【どんな病気?】
 簡単にいうと、小腸や大腸に潰瘍ができて、それに伴い腹痛や下痢が生じる病気です。薬物療法や栄養療法で症状を抑えることができますが、残念ながら現在のところ病気を完全に治す治療はわかっていません。


【歴史】
 1932年にニューヨーク・マウントサイナイ病院の内科医ブリル・ビー・クローンらにより「限局性回腸炎」として、はじめて報告された病気です。

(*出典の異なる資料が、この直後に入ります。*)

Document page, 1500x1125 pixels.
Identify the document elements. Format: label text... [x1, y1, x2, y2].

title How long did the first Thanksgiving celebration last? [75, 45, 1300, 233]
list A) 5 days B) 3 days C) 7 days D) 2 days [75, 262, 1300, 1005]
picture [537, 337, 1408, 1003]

この報告者の名前をとり「クローン病」とよばれるようになりました。


【日本では?】
 1975年に日本消化器病学会および厚生省により、概念・診断基準が欧米の考え方に沿って整理され、共通基準の基に全国規模の研究が開始されました。特に、厚生省の研究班は代々引き継がれ、原因の解明と根治治療の確立を目指した研究が進められています。


【患者数】
 クローン病は厚生省の特定疾患研究班の診断基準で認定された場合、特定疾患治療研究医療受給者証が交付され、医療費の一部負担が行われています。1976年位は交付件数は128件でしたが、以降年々増え続け、1994年度では累積で11337件となり、有病率は人口10万人あたり約8人となっています。


【どんな症状?】
  クローン病の臨床症状が非常に多岐にわたっており、患者さんごとに症状発現のパターンも様々です。
特にその中でも、腹痛、下痢、発熱、体重減少、腹部腫瘤、痔瘻などが特徴的な症状です。ただ腹痛、下痢、体重減少といった症状は徐々に発現してくるため、クローン病と診断が確定されるまでに1〜3ねん経てしまう場合もあります。
これらの症状の多くは、クローン病の活動度を評価するIOIBDスコアの項目に含まれており、現在の病気の状態を知る上でも重要です。


【どんな治療をするの?】
 クローン病は再燃・再発を繰り返しつつ慢性に進行する原因不明の疾患で、現在のところ、これを完全に治す方法は分かっていません。外科的手術も行われていますが、困難なことが多く、できる限り手術を行わないのが原則です。栄養療法と薬物療法を組み合わせた内科的治療が、主な治療法です。